W ciągu niespełna doby w świat poszły dwie informacje. Pierwsza, że żyjemy w mieście dyktatorskim gdzie za jazdę hulajnogą można trafić do aresztu, a druga (pochodzi z tego samego źródła) dotyczyła pobicia geja na Gocławiu.
Wykreowany świat dyktatorskiego miasta, w którym napada się na gejów, Azjatów, Hindusów, Ukraińców sprzyja jak wiemy bardzo dobrej koniunkturze. To może stać się wartością dodaną w turystyce. Nieograniczona potrzeba i chęć odwiedzenia takiego miasta są silniejsze niż strach. Dziś w XXI wieku, napadanie w kraju katolickim na ludzi z powodu ich pochodzenia, czy orientacji seksualnej jest rzadkością, wręcz obrzydliwością. Ale jak wyżej zostało wspomniane, stanowi doskonały imperatyw poznawczy, któremu trudno się oprzeć.

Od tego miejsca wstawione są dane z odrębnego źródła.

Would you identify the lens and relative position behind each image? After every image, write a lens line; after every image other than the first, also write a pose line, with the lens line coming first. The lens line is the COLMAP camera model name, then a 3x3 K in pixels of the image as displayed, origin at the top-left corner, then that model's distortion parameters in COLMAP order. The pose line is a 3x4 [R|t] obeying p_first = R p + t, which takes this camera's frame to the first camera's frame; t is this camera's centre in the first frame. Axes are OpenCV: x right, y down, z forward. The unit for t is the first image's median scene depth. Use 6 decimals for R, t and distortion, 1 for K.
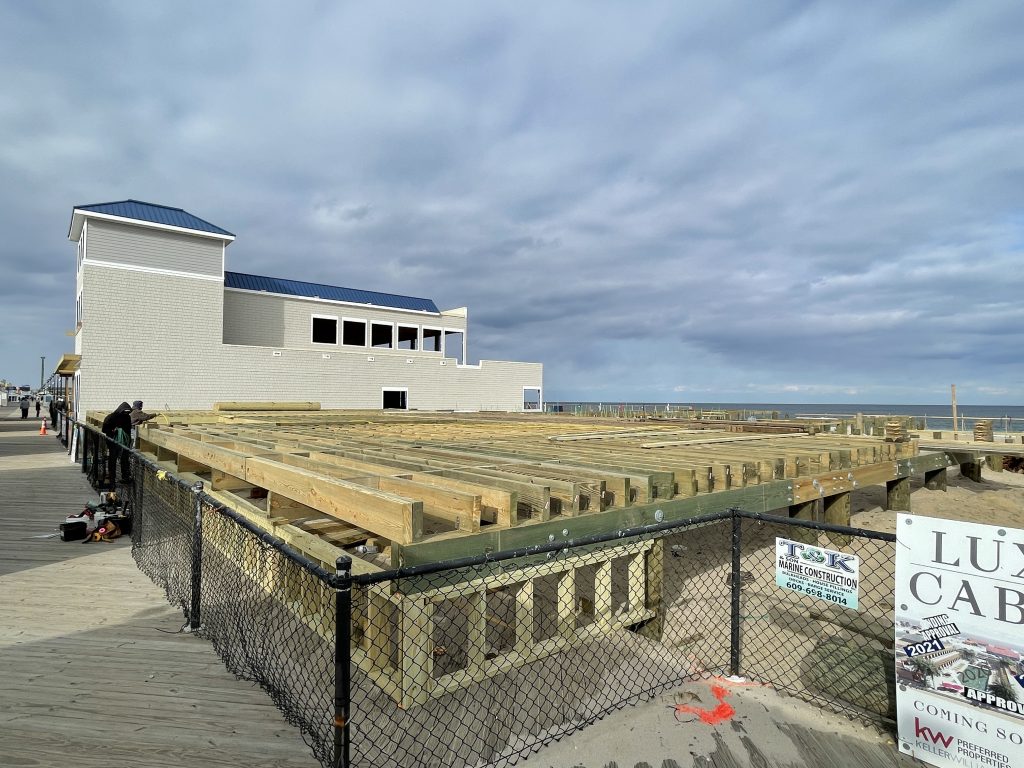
lens RADIAL K [[576.5, 0, 512.0], [0, 576.5, 384.0], [0, 0, 1]] dist [0.002518, 0.000103]
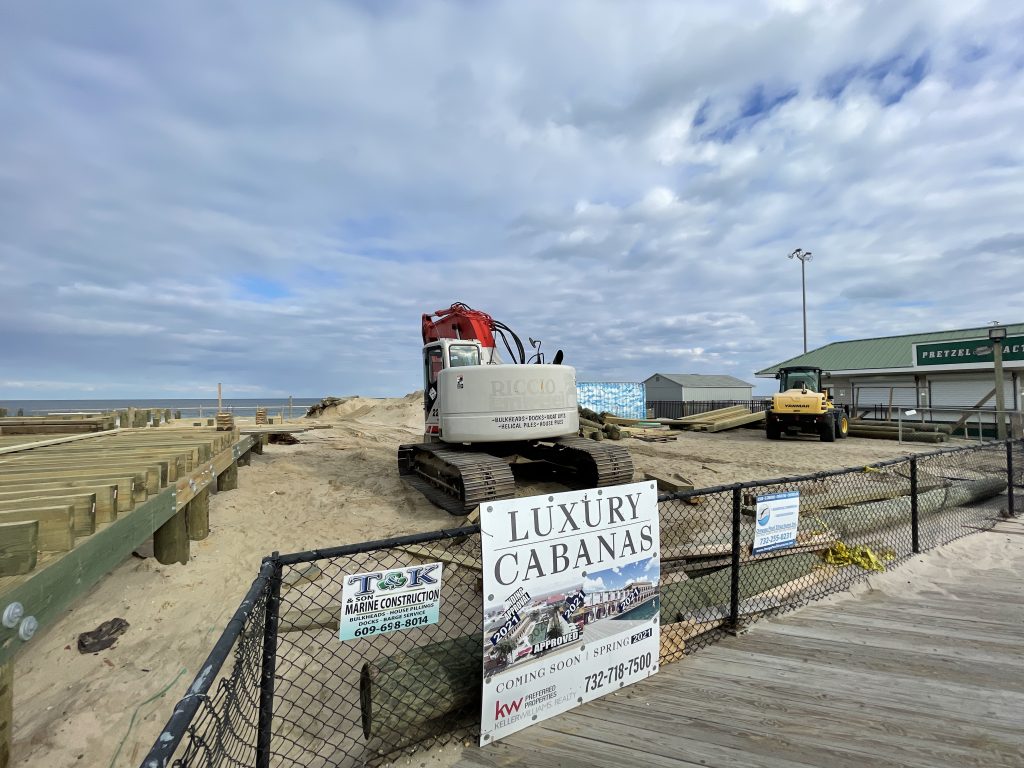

Niestety, nie będzie ani turystów, ani pieniędzy z tego tytułu, gdyż żaden gej nie został pobity, bo była to zwykła osiedlowa bijatyka, co potwierdziła nam w rozmowie telefonicznej rozmowie policja (http://www.policja.waw.pl/pl/dzialania-policji/aktualnosci/49507,Zatrzymany-za-uszkodzenie-ciala.html) a jazda hulajnogą okazała się być wygłupem młodziaków, którzy z powodu braku wychowania w domu i edukacji, nie zostali poinformowani, że na pomniki (szczególne ze względu na okoliczność) się nie wskakuje.